Юлия Бартенева говорила тщательно артикулируя, так по-петербургски правильно, что в ее речи отчетливо слышался немецкий акцент. Происходи дело в Синих Ключах, все бы подумали, что она говорит с глухой Грунькой.
– Товарищ комиссар, арест Александра Васильевича Кантакузина является прямой ошибкой вашей организации. Александр – абсолютно гражданский человек, с юности увлеченный историей Византии. Роль помещика свалилась на него вопреки его воле, после смерти дальнего родственника…
– Это понятно, что вы за родственника стоите, – пробормотал председатель. – Согласно донесению, командиру отряда местные крестьянские товарищи тоже сказали: вы не того арестовали. Надо было жену его, она всему закоперщица…
– Ваша выправка выдает в вас офицера…
Председатель приосанился, польщенный. Крестьянин по сословию, он в самом конце войны действительно был произведен в прапорщики военного времени.
– Вы несомненно понимаете разницу между сознательным врагом и смятенным разумом людей, оказавшихся в условиях смены привычного уклада. А Любовь Николаевна, жена Александра, всегда, с детства была психически нестабильна. Ее брат Филипп просто умственно отсталый, до сих пор играет в лошадки, лечился в психиатрической клинике в Петрограде. Все это может подтвердить вам любой крестьянин в Черемошне или Торбеевке…
– Гнилая порода, – презрительно процедил сквозь зубы председатель.
– Согласна, – кивнула Юлия. – Но опять же это нельзя считать виной. На попечении Александра оказалось слишком много стариков и старух, детей, женщин, он старался охранить их с помощью исторических прецедентов, тем, в чем сам был силен, это наверняка была ошибка, но ошибки можно и должно исправлять, и вы обязательно должны освободить его и дать ему возможность…
– Да вы, пожалуй, и убедили меня теперь, гражданка княгиня Юлия Борисовна, да только вот не выйдет ничего, – с досадой сказал председатель ревкома. – Потому как вашего родственника у нас уже нет. Намедни его товарищи в Москву забрали, в столичную Чеку…
* * *Дневник Аркадия Арабажина.Прежний мой дневник погиб в печи, когда товарищи подумали, что у меня – чума. Хотя как ее с тифом спутать можно? Совершенно же симптомы различаются… Ну да известное дело – у страха глаза велики. Откуда заразился, тоже понятно – пока собирал людей в команду на их рабочих местах, по госпиталям да инфекционным баракам, заходил со стороны, ненадолго, не уделял предохранительным мерам должного внимания и вот… где-то проглядел тифозную вошку…

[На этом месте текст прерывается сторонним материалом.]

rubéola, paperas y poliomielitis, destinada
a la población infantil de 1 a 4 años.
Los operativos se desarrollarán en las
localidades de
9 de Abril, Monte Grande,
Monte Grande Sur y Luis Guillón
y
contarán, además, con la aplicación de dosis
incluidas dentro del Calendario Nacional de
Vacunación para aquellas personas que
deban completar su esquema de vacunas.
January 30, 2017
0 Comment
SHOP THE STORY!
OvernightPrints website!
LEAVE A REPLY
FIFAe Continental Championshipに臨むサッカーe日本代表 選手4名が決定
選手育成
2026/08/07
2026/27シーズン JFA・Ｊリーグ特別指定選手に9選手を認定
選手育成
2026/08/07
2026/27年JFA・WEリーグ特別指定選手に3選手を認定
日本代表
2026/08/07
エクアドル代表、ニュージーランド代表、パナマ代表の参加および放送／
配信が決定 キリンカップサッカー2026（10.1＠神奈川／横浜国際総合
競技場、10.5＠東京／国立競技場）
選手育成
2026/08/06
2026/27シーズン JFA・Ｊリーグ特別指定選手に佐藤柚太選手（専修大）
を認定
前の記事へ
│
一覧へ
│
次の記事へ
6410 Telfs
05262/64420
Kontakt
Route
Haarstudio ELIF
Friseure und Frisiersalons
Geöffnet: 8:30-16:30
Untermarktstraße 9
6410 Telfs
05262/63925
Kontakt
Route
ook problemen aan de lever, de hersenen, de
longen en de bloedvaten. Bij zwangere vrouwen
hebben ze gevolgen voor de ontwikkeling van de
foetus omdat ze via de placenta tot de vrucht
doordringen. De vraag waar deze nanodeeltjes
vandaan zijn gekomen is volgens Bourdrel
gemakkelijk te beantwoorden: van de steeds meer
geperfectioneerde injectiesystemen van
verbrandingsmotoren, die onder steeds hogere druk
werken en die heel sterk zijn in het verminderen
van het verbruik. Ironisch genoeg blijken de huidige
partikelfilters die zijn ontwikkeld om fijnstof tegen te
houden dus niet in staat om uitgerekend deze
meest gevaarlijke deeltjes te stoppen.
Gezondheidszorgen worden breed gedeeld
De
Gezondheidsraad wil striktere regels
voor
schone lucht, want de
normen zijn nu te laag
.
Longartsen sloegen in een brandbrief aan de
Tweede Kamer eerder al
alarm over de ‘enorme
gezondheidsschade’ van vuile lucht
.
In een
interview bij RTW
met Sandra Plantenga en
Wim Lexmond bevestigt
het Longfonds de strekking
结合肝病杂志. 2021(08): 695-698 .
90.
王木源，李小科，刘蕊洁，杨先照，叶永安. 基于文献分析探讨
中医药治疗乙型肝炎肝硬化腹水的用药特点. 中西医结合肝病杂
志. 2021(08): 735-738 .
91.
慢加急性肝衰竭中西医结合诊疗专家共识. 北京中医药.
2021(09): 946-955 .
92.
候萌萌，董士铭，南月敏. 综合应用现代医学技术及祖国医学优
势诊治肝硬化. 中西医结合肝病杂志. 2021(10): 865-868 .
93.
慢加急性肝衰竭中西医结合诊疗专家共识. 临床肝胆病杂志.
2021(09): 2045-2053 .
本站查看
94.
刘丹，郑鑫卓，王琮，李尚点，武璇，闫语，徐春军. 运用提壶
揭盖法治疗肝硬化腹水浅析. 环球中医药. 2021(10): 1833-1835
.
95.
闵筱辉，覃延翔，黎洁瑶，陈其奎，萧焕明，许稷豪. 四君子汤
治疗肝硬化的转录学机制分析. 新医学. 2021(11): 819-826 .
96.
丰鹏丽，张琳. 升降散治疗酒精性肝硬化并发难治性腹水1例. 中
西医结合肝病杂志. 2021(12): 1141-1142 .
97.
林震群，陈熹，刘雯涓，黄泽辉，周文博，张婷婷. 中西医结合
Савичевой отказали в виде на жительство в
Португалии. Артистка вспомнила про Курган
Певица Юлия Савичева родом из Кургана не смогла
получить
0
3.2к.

Когда стало понятно про тиф, с форта меня эвакуировали в Петроград и вот, чуть не впервые я, врач, оказался по другую сторону больничного организма. И явно не в лучшую для него, этого организма, пору. Что ж, впечатляет, и для следующей моей деятельности даже полезно.
Выход из небытия, липкое, в поту, крови и прочих жидкостях, рождение… уж которое по счету? Январев-Знахарь-Арабажин, живучий, как крыса… Нашел в документах форта гипотезу: чуму переносят и сохраняют в природных очагах грызуны. В азиатских степях – суслики, во время разворачивания эпидемии – крысы. Промежуточный хозяин. Очень здраво. Обязательно надо проверить и поискать еще в литературе – уж очень очевидная мысль, может быть, кто-то уже ставил эксперименты.

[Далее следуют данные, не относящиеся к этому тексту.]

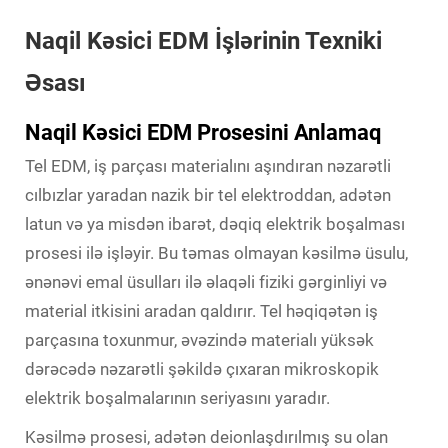
Naqil Kəsici EDM İşlərinin Texniki
Əsası
Naqil Kəsici EDM Prosesini Anlamaq
Tel EDM, iş parçası materialını aşındıran nəzarətli
cılbızlar yaradan nazik bir tel elektroddan, adətən
latun və ya misdən ibarət, dəqiq elektrik boşalması
prosesi ilə işləyir. Bu təmas olmayan kəsilmə üsulu,
ənənəvi emal üsulları ilə əlaqəli fiziki gərginliyi və
material itkisini aradan qaldırır. Tel həqiqətən iş
parçasına toxunmur, əvəzində materialı yüksək
dərəcədə nəzarətli şəkildə çıxaran mikroskopik
elektrik boşalmalarının seriyasını yaradır.
Kəsilmə prosesi, adətən deionlaşdırılmış su olan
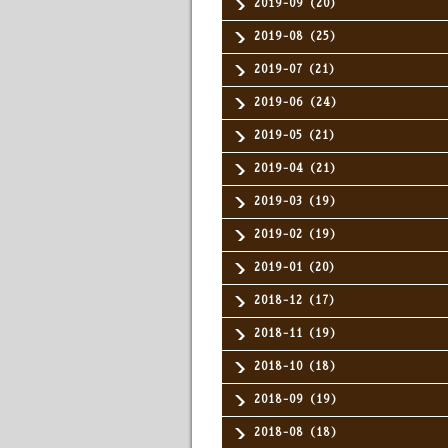
2019-09（20）
2019-08（25）
2019-07（21）
2019-06（24）
2019-05（21）
2019-04（21）
2019-03（19）
2019-02（19）
2019-01（20）
2018-12（17）
2018-11（19）
2018-10（18）
2018-09（19）
2018-08（18）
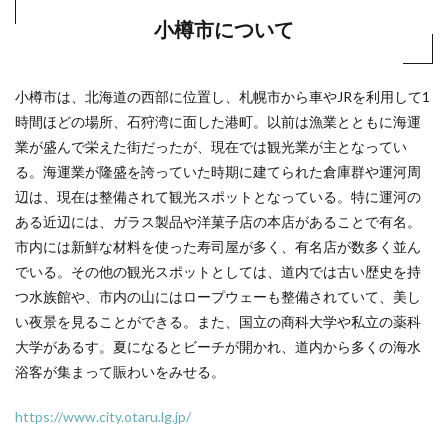
小樽市について
小樽市は、北海道の西部に位置し、札幌市から車やJRを利用して1
時間ほどの場所、石狩湾に面した港町。以前は漁業とともに海運
業が盛んで栄えた街だったが、現在では観光業が主となってい
る。海運業が隆盛を誇っていた時期に建てられた倉庫群や運河周
辺は、現在は整備されて観光スポットとなっている。特に運河の
ある近辺には、ガラス製品や洋菓子店の本店があることで有名。
市内には新鮮な材料を使った寿司屋が多く、有名店が数多く並ん
でいる。その他の観光スポットとしては、道内では古い歴史を持
つ水族館や、市内の山にはロープウェーも整備されていて、美し
い夜景を見ることができる。また、国立の商科大学や私立の薬科
大学があるす。夏になるとビーチが開かれ、道内から多くの海水
浴客が集まって賑わいをみせる。
https://www.city.otaru.lg.jp/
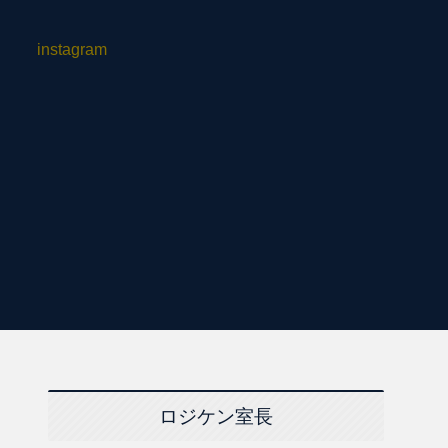
instagram
ロジケン室長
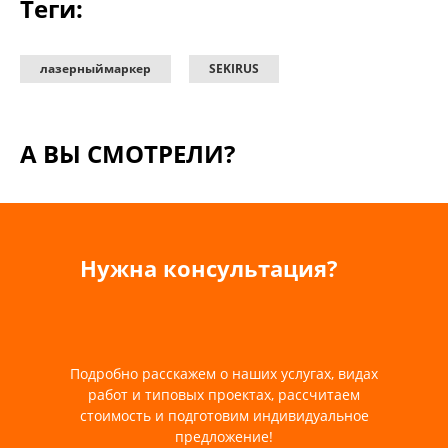
Теги:
лазерныймаркер
SEKIRUS
А ВЫ СМОТРЕЛИ?
Нужна консультация?
Подробно расскажем о наших услугах, видах
работ и типовых проектах, рассчитаем
стоимость и подготовим индивидуальное
предложение!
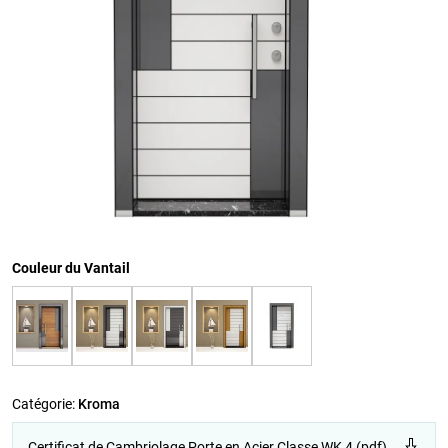
Couleur du Vantail
Catégorie:
Kroma
Certificat de Cambriolage Porte en Acier Classe WK 4 (pdf)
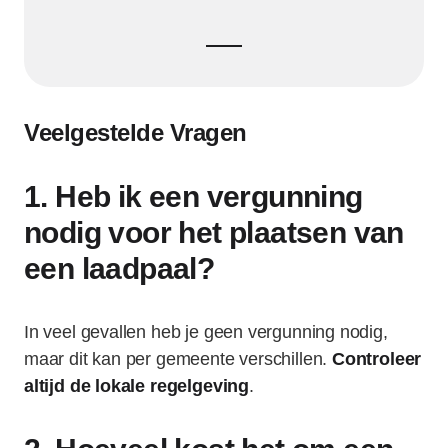
Veelgestelde Vragen
1. Heb ik een vergunning
nodig voor het plaatsen van
een laadpaal?
In veel gevallen heb je geen vergunning nodig,
maar dit kan per gemeente verschillen.
Controleer
altijd de lokale regelgeving
.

Тиф сыпной, брюшной, возвратный.
Что нимало не удивительно, ибо на койках вши и клопы вперемешку, в компоте из человеческих испарений. Сбитые матрацы, пахнет соломой, накурено, наплевано, пахнет нечистотами, потом, хлебом, две тусклые лампы под потолком, переплетенном балками. Разутые ноги, запах проветривающихся красноармейских сапог, дым махорки, прошедший через нездоровые человеческие легкие, испарения высыхающих плевков, недоеденной похлебки, невымытых стаканов, испаряющейся мочи, которую не в силах сдержать больные. Ночь, головная боль и тошнота, давишь на шее клопа, вьешься ужом на окаменелом матраце, кашли, свисты, кто-то кричит, вскакивает и снова падает. Одиночество, тоска, боль, рыдание. Во рту сухо, стучит в висках, чешешь спину, живот, пах. Бред, мокротный кашель, храп свистящий, рокочущий, пронзительный, во все углы, сухо во рту. Зеленовато-белое, запотевшее окно. За ним – луна.